Hacker News new | ask | show | jobs
by kannanvijayan 4392 days ago
My code doesn't work under race conditions. You're right the increment should be done before and the decrement after to avoid races. I just banged out the logic without giving it too much thought.

On removing redundant incref/decref pairs - this is nice, but it seems mostly a benefit because of the "automatic" part, not the refcounting part. Developers dealing with manual refcounting would probably recognize places where refcount manipulation is redundant and just elide them. A naive automation ends up inserting them everywhere, and this helps bring that back to what a "smart developer" would have written anyway.
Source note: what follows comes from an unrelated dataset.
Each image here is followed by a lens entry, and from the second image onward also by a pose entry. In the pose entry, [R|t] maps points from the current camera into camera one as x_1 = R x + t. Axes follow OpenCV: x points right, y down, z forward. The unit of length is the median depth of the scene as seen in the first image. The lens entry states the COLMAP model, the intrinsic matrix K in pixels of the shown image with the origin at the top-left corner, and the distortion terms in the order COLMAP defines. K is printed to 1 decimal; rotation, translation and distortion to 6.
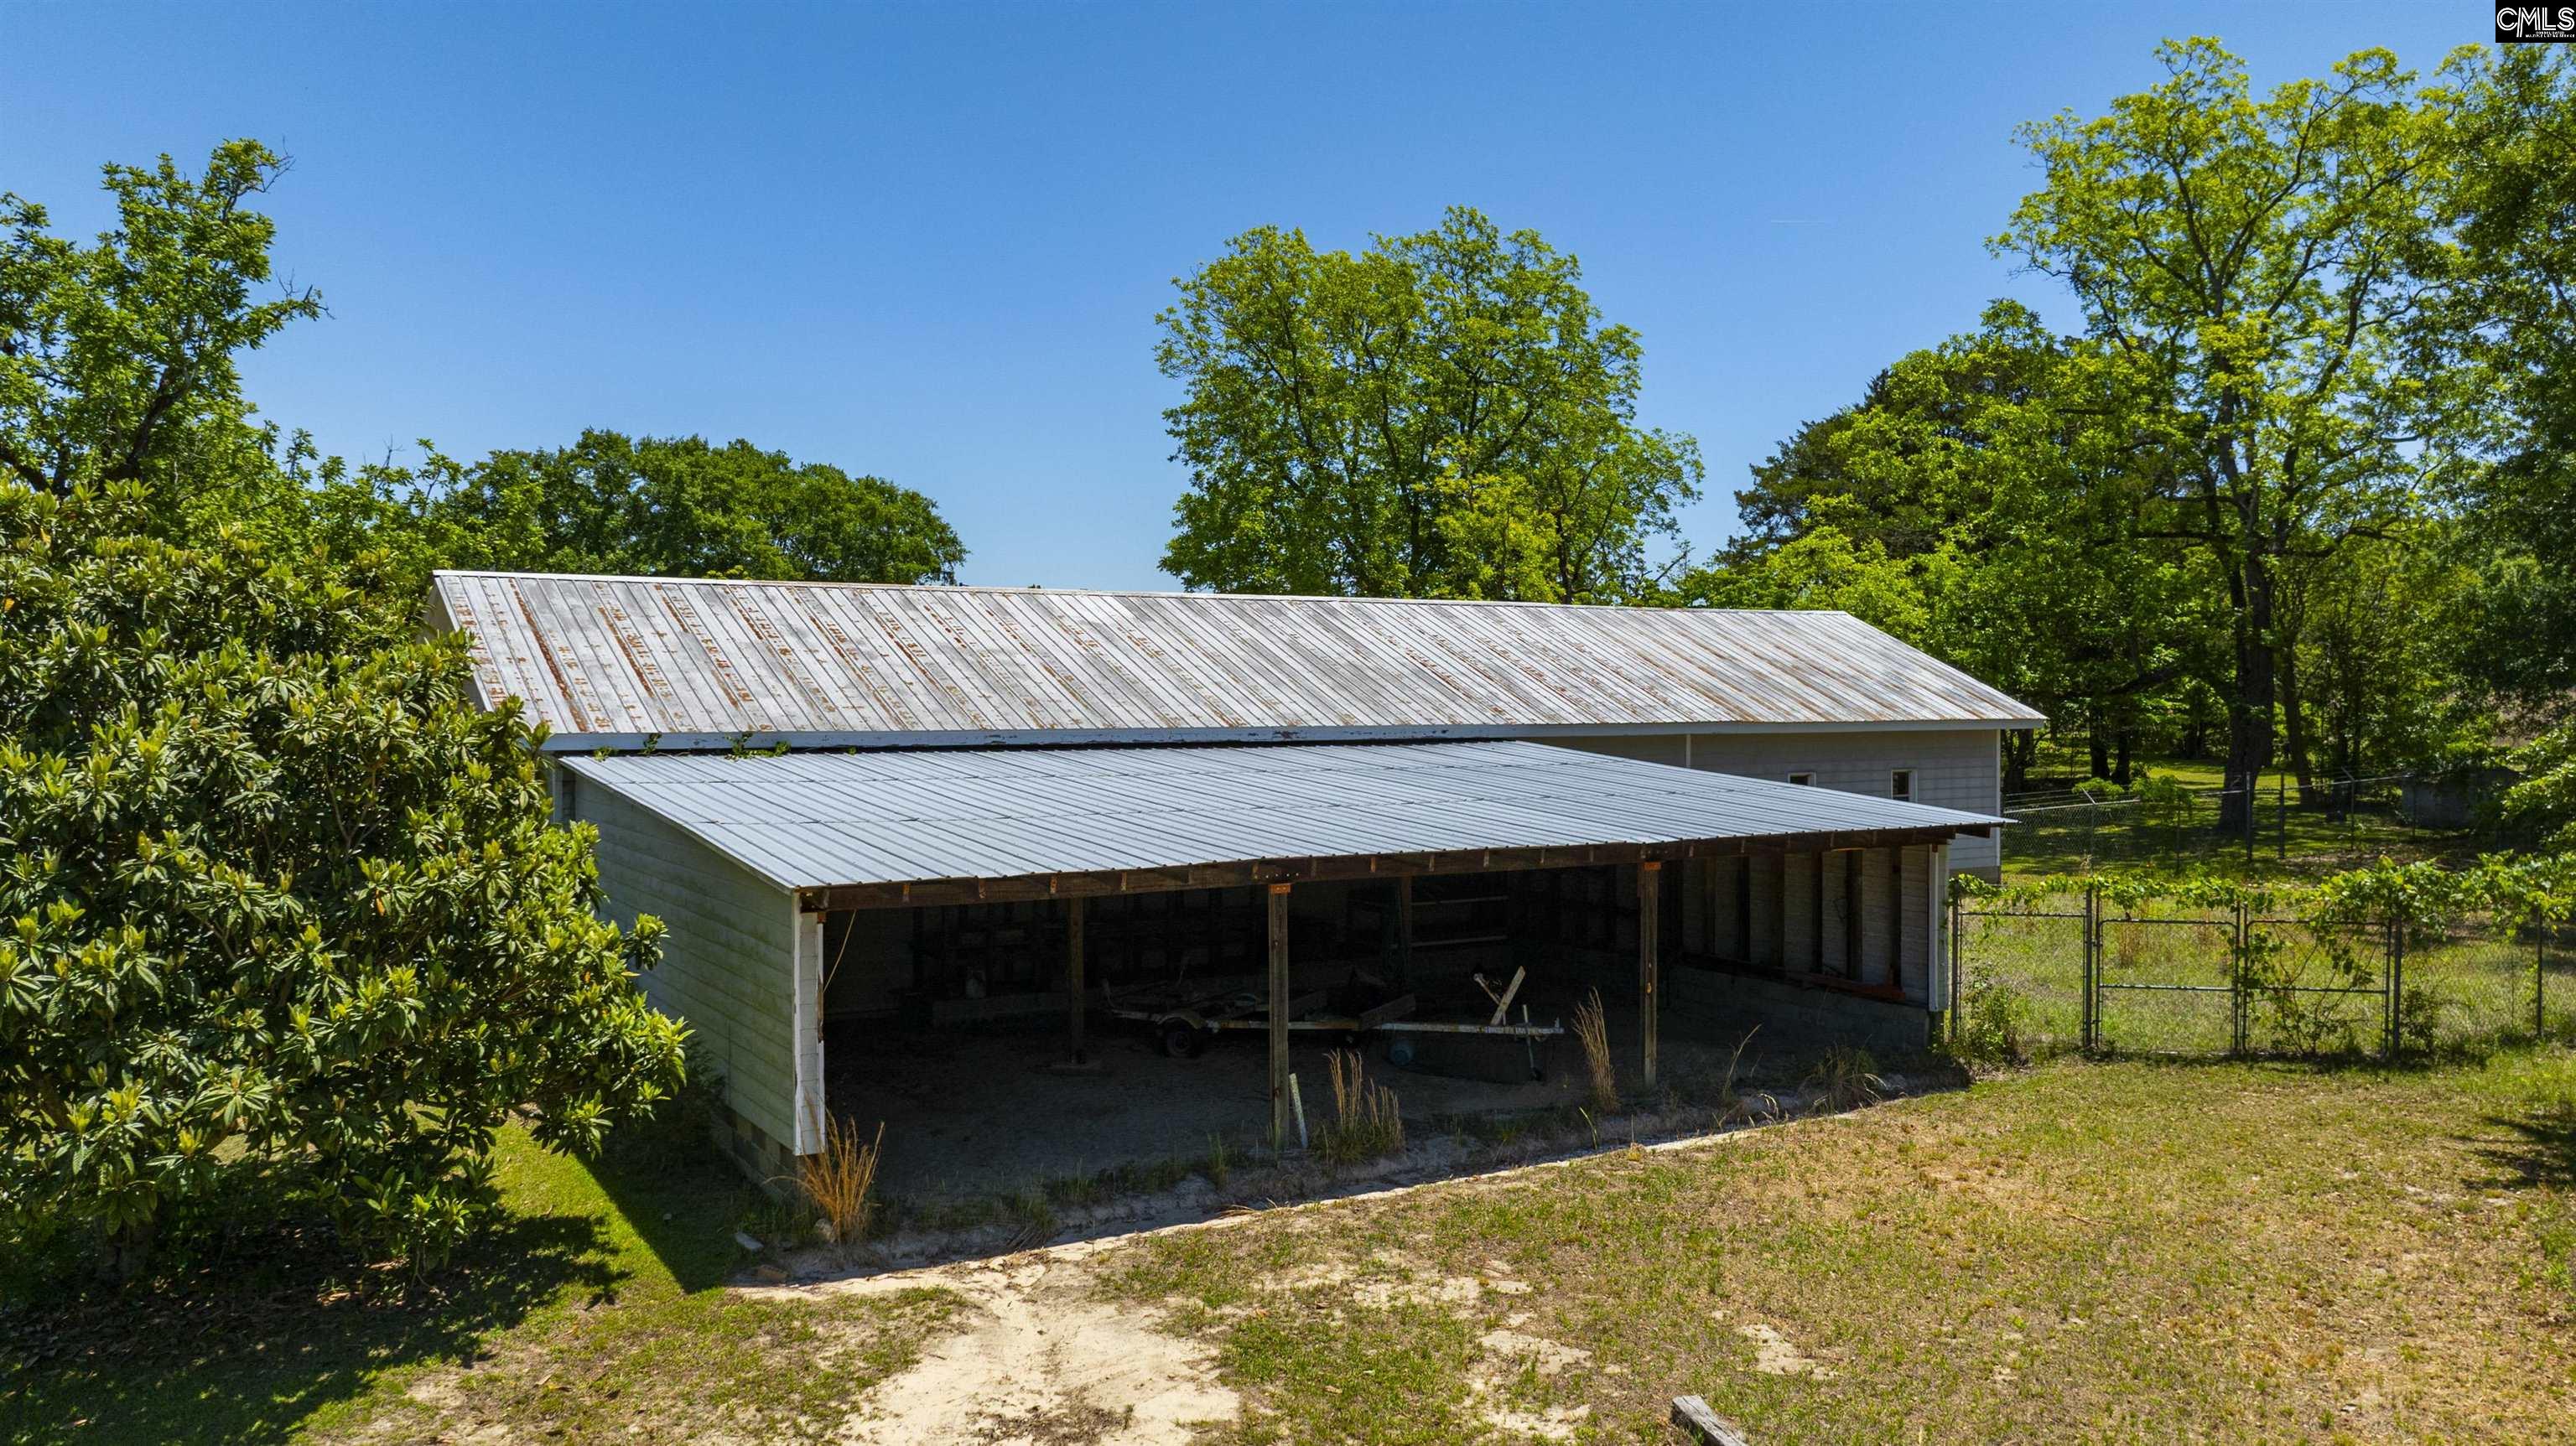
lens RADIAL K [[1920.3, 0, 1288.0], [0, 1920.3, 723.0], [0, 0, 1]] dist [-0.024686, -0.005368]
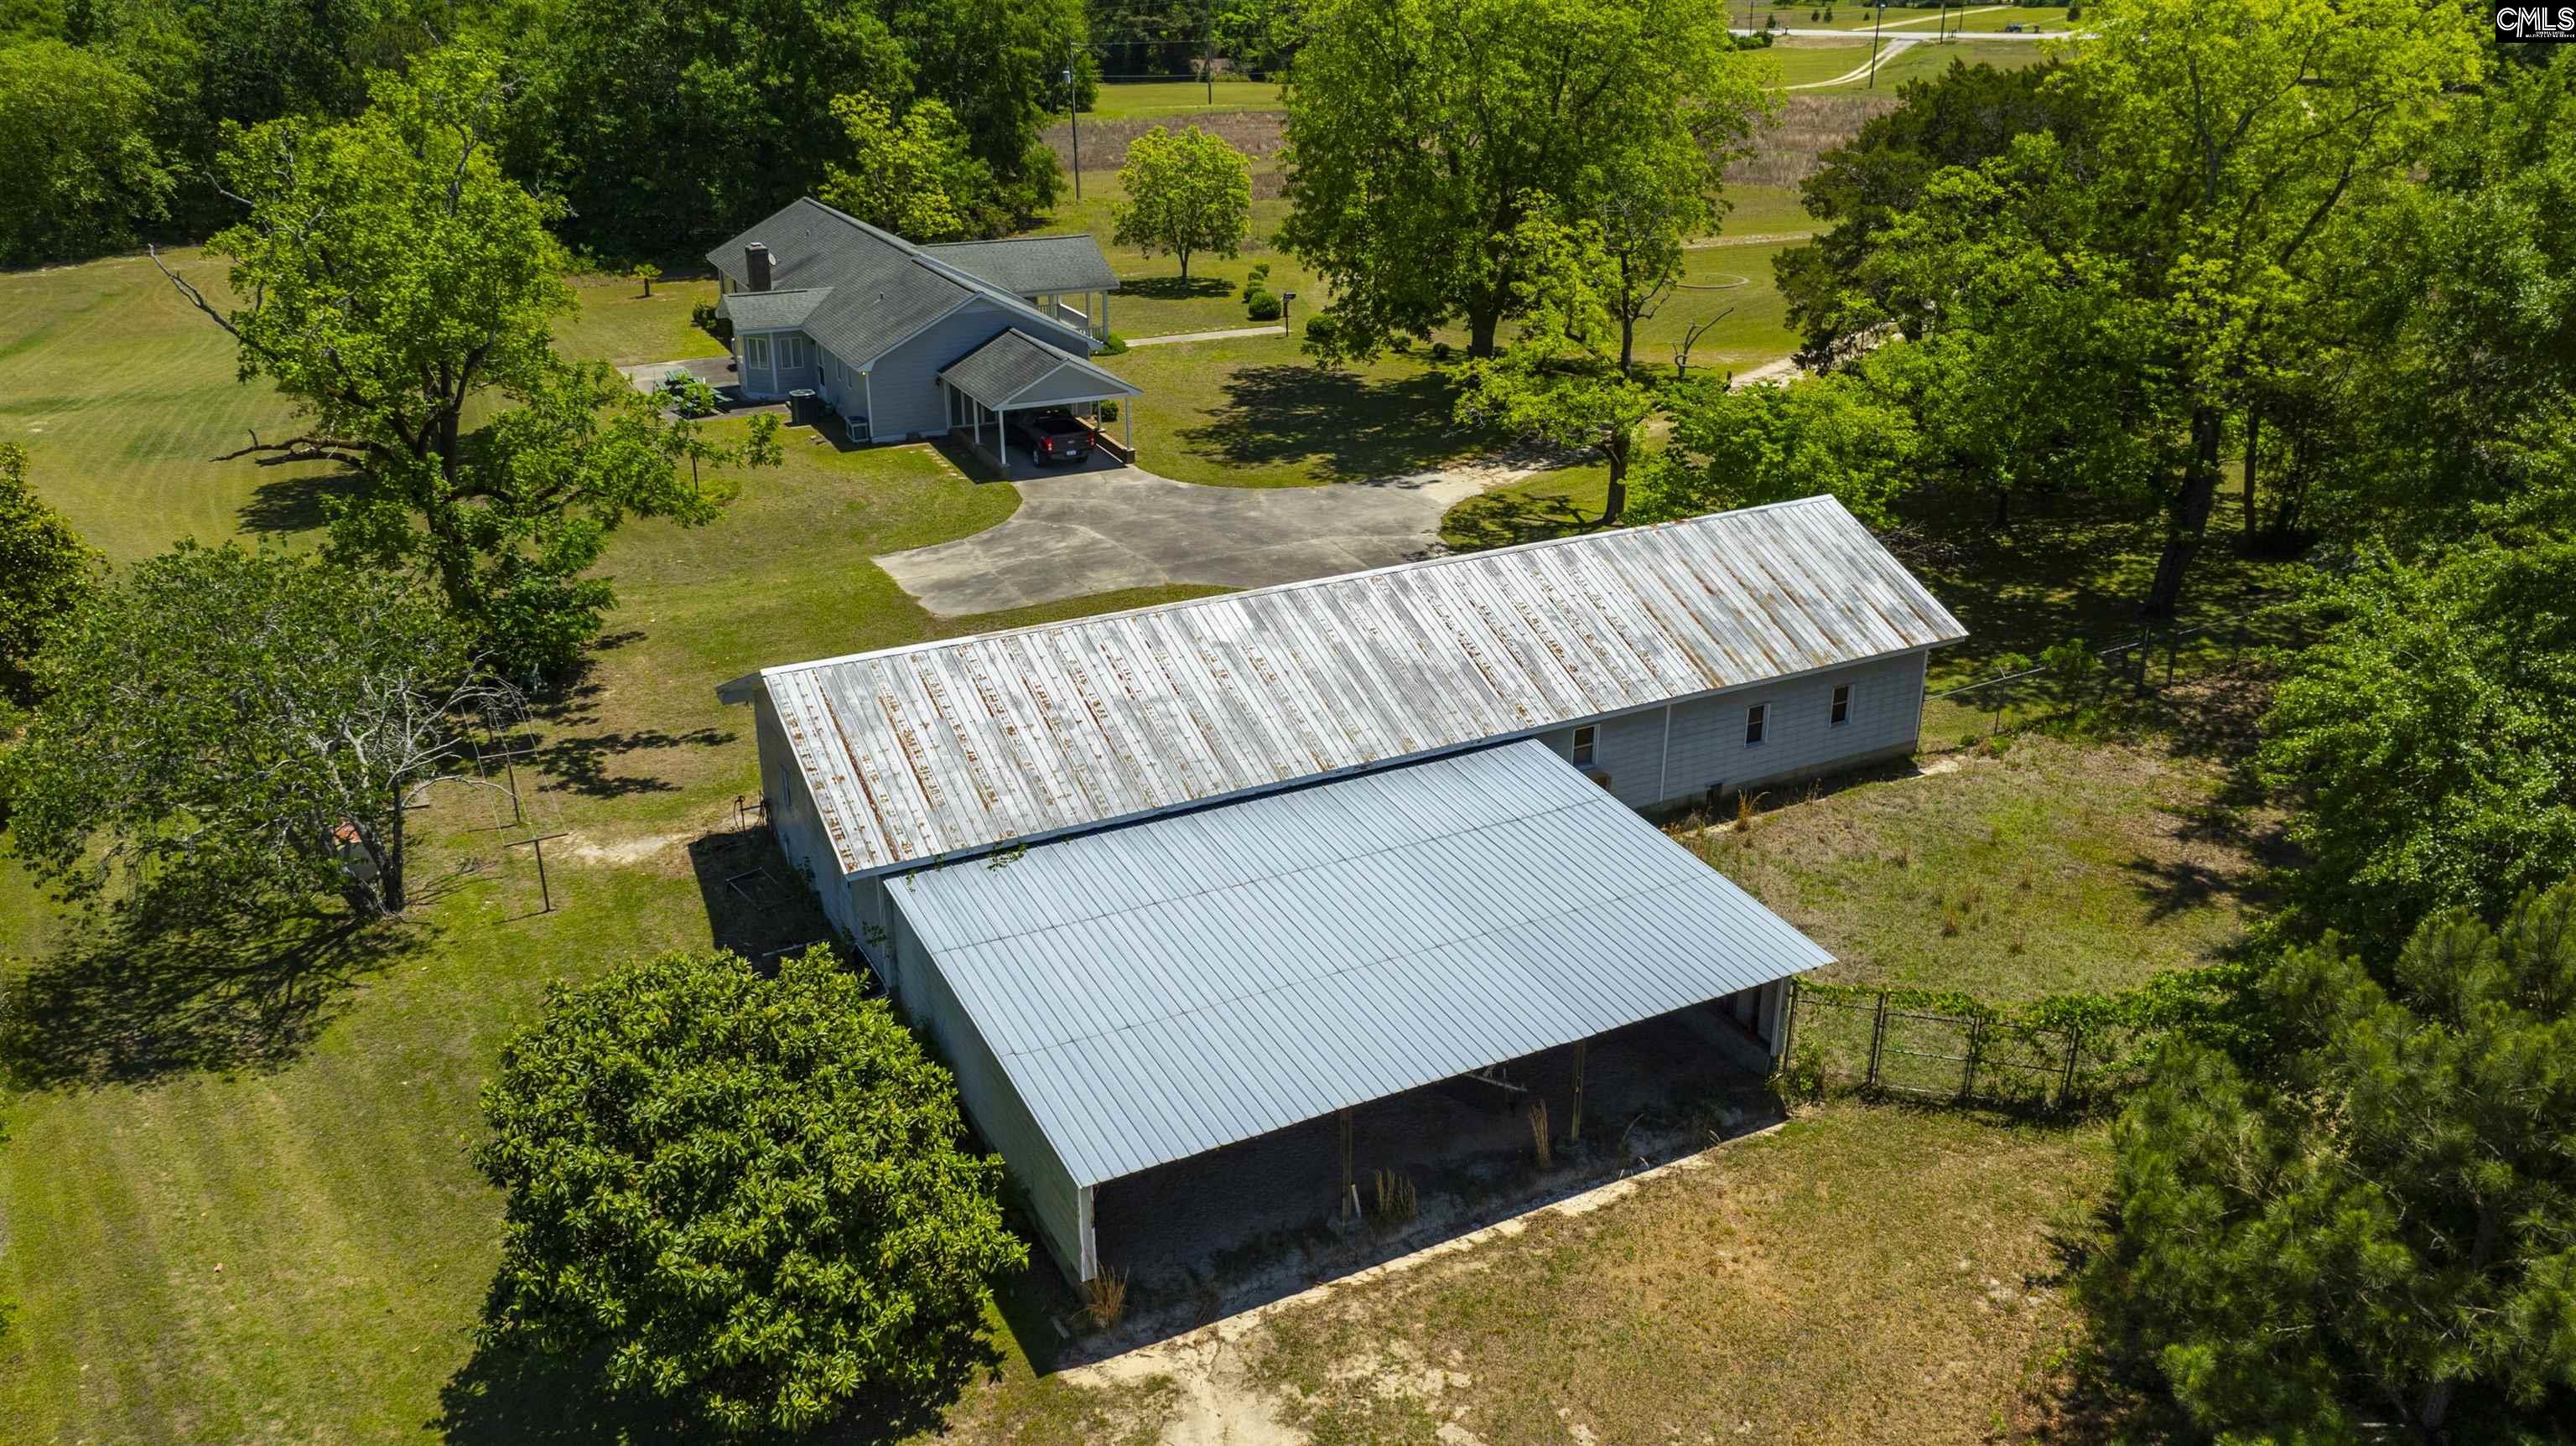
lens RADIAL K [[1885.6, 0, 1288.0], [0, 1885.6, 723.0], [0, 0, 1]] dist [-0.022312, 0.007600]
pose [[0.998544, 0.024994, -0.047802, 0.016623], [-0.006222, 0.933631, 0.358183, -0.938483], [0.053582, -0.357364, 0.932427, -0.502385]]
On your second point, I've heard about this trick - in particular in smalltalk implementations. It's something I haven't fully looked into. It seems like the in-pointer refcount would only be valid if the pointer never escaped the function frame. More generally, you'd have to be able to guarantee that a particular pointer is the only reference to an object before the refcount could be stored in the pointer bits itself.

If you have more insight into the implementation of this, I'd be interested in hearing it. This "small refcount pointer tagging" thing is something I've been meaning to understand better but haven't gotten around to.

1 comments

Hmm, turns out I am wrong about the second point. Obj-C does not store the refcount in the pointer address:

https://www.mikeash.com/pyblog/friday-qa-2013-09-27-arm64-an...

They store it in isa field. Still, as long as you also call any virtual method of the object (or due to cache lines, use any field), it will still be pretty fast.